TAREAS Y EJERCICIOS:
1. Reescribe el fragmento de la noticia que va desde "Última revisión" hasta "un hostigamiento grave.", cambiando "profesora" por "maestra".
2. Contesta estas preguntas con datos de la noticia:
(a) ¿Qué fecha figura como última revisión?
(b) ¿En qué mes y año despidieron a la profesora?
(c) ¿Quiénes presentaron el recurso que desestimó la Sala de lo Social?

TEXTO PARA ANALIZAR:
-*-
Última revisión
24/03/2025
El TSJ Navarra ratifica una indemnización de 30.000 euros y readmisión tras acoso laboral

El Tribunal Superior de Justicia de Navarra (TSJN) ha dictado una sentencia que ratifica la readmisión y la indemnización de 30.000 euros a una profesora de un colegio concertado de la comarca de Pamplona, quien fue despedida en julio de 2023 tras sufrir acoso laboral. Esta decisión se produce luego de que la Sala de lo Social desestimara el recurso presentado por el colegio, su director y su coordinador, evidenciando que la situación en la que se encontraba la docente superaba un simple conflicto laboral y constituía un hostigamiento grave.
-*-
Datos para el análisis de gráficos:
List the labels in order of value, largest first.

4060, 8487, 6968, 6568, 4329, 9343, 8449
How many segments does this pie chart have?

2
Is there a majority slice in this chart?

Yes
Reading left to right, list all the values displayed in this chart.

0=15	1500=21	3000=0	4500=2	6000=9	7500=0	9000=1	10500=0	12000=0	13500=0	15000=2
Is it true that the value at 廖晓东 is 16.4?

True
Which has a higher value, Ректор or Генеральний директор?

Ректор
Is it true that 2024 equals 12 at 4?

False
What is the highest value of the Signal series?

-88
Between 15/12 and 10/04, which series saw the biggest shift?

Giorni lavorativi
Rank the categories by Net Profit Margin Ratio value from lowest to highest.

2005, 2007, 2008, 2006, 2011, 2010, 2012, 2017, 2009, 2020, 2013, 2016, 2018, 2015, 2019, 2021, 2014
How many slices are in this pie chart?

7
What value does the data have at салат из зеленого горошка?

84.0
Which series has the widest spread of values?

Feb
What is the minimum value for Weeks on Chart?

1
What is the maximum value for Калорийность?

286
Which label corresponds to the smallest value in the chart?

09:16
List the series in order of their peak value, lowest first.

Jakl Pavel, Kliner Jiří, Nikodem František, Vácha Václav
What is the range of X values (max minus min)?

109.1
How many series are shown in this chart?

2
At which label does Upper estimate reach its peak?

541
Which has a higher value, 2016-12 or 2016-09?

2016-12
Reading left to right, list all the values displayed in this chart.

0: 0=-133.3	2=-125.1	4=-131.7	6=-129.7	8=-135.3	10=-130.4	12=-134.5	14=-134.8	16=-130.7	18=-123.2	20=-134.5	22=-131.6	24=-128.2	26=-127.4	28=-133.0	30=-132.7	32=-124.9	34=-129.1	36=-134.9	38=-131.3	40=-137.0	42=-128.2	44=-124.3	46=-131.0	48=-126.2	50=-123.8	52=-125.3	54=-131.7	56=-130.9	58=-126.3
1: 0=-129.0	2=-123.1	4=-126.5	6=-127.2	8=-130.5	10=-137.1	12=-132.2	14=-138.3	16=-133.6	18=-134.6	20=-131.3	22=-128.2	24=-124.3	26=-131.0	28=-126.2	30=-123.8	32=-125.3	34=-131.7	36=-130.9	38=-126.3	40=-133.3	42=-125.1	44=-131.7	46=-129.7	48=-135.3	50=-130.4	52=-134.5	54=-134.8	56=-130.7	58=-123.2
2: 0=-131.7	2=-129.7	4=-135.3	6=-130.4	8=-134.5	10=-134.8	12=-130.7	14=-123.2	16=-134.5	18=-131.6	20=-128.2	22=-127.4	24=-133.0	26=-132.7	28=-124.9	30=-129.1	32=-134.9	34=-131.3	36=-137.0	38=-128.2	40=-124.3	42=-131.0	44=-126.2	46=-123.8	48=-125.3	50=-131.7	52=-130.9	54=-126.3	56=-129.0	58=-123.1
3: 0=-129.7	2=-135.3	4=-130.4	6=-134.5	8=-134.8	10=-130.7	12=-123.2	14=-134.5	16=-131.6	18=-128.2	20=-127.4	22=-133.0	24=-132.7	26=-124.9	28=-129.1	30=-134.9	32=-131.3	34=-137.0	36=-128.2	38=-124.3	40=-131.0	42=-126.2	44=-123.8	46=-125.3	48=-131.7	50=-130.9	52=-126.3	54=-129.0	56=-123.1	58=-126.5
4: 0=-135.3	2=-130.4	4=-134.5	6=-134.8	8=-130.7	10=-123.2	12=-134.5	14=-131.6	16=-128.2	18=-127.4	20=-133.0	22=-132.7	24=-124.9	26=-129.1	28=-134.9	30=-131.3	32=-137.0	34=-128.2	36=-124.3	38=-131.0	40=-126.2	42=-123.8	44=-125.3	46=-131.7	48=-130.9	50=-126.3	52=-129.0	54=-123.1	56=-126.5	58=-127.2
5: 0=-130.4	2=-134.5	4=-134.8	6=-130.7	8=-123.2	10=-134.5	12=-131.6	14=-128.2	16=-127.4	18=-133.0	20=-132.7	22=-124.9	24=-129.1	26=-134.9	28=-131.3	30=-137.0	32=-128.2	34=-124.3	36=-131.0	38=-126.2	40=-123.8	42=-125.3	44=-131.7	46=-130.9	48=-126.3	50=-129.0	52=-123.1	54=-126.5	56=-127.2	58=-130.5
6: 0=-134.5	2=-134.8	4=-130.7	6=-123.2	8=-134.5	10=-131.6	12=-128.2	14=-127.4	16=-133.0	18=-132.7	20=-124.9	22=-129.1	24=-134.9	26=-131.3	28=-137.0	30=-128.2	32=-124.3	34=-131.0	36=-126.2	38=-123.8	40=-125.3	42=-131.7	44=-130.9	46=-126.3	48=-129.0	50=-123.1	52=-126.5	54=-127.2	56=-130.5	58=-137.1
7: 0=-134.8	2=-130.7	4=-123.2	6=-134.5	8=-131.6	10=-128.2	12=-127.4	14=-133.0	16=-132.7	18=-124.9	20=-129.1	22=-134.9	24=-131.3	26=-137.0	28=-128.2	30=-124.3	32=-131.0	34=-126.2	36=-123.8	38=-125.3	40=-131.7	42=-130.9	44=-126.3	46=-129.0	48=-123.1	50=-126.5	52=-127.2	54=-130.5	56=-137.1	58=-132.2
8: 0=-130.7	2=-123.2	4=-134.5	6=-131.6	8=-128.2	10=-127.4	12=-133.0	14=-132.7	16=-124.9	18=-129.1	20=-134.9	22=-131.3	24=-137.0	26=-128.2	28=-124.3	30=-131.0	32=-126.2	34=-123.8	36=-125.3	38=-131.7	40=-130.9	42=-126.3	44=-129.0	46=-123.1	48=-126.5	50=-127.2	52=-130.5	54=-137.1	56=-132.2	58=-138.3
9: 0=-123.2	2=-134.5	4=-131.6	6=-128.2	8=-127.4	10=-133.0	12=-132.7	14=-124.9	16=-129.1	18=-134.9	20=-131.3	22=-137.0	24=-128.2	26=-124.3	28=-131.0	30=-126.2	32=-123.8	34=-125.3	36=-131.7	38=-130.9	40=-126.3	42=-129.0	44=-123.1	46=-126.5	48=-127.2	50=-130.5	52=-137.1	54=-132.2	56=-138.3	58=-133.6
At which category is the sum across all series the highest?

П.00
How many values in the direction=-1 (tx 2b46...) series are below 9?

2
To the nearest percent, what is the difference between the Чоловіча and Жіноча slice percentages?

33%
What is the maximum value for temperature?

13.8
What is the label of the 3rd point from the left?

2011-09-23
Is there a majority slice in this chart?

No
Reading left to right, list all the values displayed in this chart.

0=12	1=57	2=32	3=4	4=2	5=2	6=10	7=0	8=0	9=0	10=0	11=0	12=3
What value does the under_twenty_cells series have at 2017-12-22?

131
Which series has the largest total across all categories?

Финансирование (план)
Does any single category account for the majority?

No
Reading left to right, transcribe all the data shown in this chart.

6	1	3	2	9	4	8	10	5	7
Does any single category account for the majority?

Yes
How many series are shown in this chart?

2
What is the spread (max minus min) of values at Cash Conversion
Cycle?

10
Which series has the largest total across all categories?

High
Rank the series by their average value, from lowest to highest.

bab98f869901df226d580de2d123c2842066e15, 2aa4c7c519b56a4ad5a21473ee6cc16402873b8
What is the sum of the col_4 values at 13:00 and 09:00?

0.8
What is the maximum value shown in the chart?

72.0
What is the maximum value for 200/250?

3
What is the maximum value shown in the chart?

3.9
-*-
RESPUESTAS POR TAREA:
1.
Última revisión
24/03/2025
El TSJ Navarra ratifica una indemnización de 30.000 euros y readmisión tras acoso laboral

El Tribunal Superior de Justicia de Navarra (TSJN) ha dictado una sentencia que ratifica la readmisión y la indemnización de 30.000 euros a una maestra de un colegio concertado de la comarca de Pamplona, quien fue despedida en julio de 2023 tras sufrir acoso laboral. Esta decisión se produce luego de que la Sala de lo Social desestimara el recurso presentado por el colegio, su director y su coordinador, evidenciando que la situación en la que se encontraba la docente superaba un simple conflicto laboral y constituía un hostigamiento grave.

2.
(a) El 24/03/2025.
(b) En julio de 2023.
(c) El colegio, su director y su coordinador.